**YOUR GOAL:** Please reproduce every line of the records below without any change.

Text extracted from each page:
#####

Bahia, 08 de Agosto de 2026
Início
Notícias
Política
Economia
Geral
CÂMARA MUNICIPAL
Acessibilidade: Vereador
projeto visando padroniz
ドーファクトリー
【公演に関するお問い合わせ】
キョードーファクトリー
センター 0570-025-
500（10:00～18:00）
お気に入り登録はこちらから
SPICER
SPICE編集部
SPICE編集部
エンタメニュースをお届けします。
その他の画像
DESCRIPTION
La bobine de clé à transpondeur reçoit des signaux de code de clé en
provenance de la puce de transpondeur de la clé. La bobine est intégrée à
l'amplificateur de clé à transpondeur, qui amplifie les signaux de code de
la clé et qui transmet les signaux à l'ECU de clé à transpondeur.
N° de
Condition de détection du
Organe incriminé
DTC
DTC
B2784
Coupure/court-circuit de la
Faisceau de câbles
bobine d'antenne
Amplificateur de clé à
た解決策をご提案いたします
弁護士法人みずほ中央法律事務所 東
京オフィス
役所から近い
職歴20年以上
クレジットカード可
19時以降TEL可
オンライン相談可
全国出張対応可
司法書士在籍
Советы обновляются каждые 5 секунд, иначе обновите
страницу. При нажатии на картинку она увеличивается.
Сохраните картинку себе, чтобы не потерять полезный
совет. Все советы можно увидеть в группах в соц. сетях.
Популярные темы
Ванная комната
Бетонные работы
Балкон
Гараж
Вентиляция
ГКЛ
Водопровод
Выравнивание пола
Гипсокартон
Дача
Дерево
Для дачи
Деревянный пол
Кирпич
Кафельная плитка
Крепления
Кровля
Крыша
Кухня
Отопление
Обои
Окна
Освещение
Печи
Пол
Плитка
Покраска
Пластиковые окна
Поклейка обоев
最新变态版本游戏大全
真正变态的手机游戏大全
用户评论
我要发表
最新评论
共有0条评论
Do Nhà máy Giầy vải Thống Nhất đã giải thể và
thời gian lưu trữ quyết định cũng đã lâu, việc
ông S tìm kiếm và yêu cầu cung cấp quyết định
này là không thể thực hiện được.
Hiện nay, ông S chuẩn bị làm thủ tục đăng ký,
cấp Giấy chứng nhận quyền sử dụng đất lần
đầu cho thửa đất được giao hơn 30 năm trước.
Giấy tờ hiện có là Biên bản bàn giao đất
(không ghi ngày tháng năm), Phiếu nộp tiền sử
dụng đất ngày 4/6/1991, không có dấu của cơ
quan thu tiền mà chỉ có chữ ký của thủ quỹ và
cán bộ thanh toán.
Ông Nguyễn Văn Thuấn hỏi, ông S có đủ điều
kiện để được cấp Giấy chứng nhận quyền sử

#####

**ANSWER FOR THIS EXERCISE:**
Bahia, 08 de Agosto de 2026
Início
Notícias
Política
Economia
Geral
CÂMARA MUNICIPAL
Acessibilidade: Vereador
projeto visando padroniz
ドーファクトリー
【公演に関するお問い合わせ】
キョードーファクトリー
センター 0570-025-
500（10:00～18:00）
お気に入り登録はこちらから
SPICER
SPICE編集部
SPICE編集部
エンタメニュースをお届けします。
その他の画像
DESCRIPTION
La bobine de clé à transpondeur reçoit des signaux de code de clé en
provenance de la puce de transpondeur de la clé. La bobine est intégrée à
l'amplificateur de clé à transpondeur, qui amplifie les signaux de code de
la clé et qui transmet les signaux à l'ECU de clé à transpondeur.
N° de
Condition de détection du
Organe incriminé
DTC
DTC
B2784
Coupure/court-circuit de la
Faisceau de câbles
bobine d'antenne
Amplificateur de clé à
た解決策をご提案いたします
弁護士法人みずほ中央法律事務所 東
京オフィス
役所から近い
職歴20年以上
クレジットカード可
19時以降TEL可
オンライン相談可
全国出張対応可
司法書士在籍
Советы обновляются каждые 5 секунд, иначе обновите
страницу. При нажатии на картинку она увеличивается.
Сохраните картинку себе, чтобы не потерять полезный
совет. Все советы можно увидеть в группах в соц. сетях.
Популярные темы
Ванная комната
Бетонные работы
Балкон
Гараж
Вентиляция
ГКЛ
Водопровод
Выравнивание пола
Гипсокартон
Дача
Дерево
Для дачи
Деревянный пол
Кирпич
Кафельная плитка
Крепления
Кровля
Крыша
Кухня
Отопление
Обои
Окна
Освещение
Печи
Пол
Плитка
Покраска
Пластиковые окна
Поклейка обоев
最新变态版本游戏大全
真正变态的手机游戏大全
用户评论
我要发表
最新评论
共有0条评论
Do Nhà máy Giầy vải Thống Nhất đã giải thể và
thời gian lưu trữ quyết định cũng đã lâu, việc
ông S tìm kiếm và yêu cầu cung cấp quyết định
này là không thể thực hiện được.
Hiện nay, ông S chuẩn bị làm thủ tục đăng ký,
cấp Giấy chứng nhận quyền sử dụng đất lần
đầu cho thửa đất được giao hơn 30 năm trước.
Giấy tờ hiện có là Biên bản bàn giao đất
(không ghi ngày tháng năm), Phiếu nộp tiền sử
dụng đất ngày 4/6/1991, không có dấu của cơ
quan thu tiền mà chỉ có chữ ký của thủ quỹ và
cán bộ thanh toán.
Ông Nguyễn Văn Thuấn hỏi, ông S có đủ điều
kiện để được cấp Giấy chứng nhận quyền sử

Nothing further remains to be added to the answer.